Simulation strategies for the massless lattice Schwinger model in the dual formulation

TL;DR

This paper explores simulation strategies for the massless lattice Schwinger model in its dual form, enabling Monte Carlo studies by overcoming complex action issues through novel update algorithms involving plaquette-surfaces and fermion loops.

Contribution

It introduces a new combined update strategy using locally growing plaquette-surfaces and worm algorithms for fermion loops in the dual formulation.

Findings

The update strategy is validated against conventional simulations.

The approach successfully overcomes complex action problems.

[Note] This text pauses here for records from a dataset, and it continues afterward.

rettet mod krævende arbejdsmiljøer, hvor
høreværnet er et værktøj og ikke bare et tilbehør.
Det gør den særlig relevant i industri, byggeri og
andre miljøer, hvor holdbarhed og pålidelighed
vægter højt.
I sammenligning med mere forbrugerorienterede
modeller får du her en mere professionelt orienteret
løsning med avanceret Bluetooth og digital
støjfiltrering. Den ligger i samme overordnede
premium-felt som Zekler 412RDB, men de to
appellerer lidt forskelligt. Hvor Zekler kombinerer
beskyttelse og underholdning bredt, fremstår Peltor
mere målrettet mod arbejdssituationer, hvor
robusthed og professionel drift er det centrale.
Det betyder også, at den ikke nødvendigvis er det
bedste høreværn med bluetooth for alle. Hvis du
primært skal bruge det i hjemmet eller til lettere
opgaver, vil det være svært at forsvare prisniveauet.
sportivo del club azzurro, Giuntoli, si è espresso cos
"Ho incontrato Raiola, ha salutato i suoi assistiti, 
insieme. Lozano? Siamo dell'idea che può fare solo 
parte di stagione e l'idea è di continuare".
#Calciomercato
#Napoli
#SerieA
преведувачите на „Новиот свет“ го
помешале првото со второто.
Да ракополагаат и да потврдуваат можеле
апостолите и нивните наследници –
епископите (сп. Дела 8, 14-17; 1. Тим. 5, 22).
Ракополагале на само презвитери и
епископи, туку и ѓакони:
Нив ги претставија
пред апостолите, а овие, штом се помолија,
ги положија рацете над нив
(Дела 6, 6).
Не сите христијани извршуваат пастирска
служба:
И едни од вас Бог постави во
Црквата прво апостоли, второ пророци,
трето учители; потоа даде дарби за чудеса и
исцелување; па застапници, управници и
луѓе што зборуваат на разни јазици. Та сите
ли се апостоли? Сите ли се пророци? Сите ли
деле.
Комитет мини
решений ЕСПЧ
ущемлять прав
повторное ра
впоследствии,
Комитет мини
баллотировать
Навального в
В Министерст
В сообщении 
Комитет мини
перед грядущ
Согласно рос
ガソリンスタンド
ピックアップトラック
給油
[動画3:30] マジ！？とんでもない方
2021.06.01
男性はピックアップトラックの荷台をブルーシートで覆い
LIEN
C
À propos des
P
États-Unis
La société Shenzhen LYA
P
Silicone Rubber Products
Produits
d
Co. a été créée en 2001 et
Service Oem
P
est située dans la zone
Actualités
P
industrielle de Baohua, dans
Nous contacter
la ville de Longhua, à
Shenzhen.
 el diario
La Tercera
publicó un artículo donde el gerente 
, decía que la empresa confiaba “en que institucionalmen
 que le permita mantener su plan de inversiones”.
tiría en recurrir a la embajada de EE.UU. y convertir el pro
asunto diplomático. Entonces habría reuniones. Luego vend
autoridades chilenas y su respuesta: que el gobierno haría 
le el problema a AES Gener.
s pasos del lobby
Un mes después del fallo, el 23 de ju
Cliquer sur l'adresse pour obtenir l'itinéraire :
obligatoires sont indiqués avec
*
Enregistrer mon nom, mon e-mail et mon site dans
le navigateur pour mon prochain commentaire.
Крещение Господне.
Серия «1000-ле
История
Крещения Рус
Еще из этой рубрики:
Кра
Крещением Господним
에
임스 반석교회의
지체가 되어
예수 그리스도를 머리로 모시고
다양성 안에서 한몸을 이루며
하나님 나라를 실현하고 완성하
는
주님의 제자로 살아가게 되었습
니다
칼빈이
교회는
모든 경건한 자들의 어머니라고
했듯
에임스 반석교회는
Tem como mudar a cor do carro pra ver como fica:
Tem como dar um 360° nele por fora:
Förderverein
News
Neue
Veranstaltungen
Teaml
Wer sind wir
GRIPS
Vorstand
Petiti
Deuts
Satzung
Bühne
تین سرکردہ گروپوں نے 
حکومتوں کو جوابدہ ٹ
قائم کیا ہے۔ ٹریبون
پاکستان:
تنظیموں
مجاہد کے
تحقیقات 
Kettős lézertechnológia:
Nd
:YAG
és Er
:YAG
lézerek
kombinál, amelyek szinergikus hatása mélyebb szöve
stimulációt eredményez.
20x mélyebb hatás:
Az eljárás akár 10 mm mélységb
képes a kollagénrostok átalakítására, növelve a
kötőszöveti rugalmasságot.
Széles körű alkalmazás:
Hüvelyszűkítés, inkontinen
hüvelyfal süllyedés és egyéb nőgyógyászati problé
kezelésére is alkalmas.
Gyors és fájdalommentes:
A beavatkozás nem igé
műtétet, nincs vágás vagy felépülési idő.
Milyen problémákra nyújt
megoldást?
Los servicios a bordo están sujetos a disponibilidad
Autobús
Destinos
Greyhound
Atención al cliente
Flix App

Physical implications of the results are discussed.

Abstract

The dual form of the massless Schwinger model on the lattice overcomes the complex action problems from two sources: a topological term, as well as non-zero chemical potential, making these physically interesting cases accessible to Monte Carlo simulations. The partition function is represented as a sum over fermion loops, dimers and plaquette-surfaces such that all contributions are real and positive. However, these new variables constitute a highly constrained system and suitable update strategies have to be developed. In this exploratory study we present an approach based on locally growing plaquette-surfaces surrounded by fermion loop segments combined with a worm based strategy for updating chains of dimers, as well as winding fermion loops. The update strategy is checked with conventional simulations as well as reference data from exact summation on small volumes and we discuss some physical implications of the results.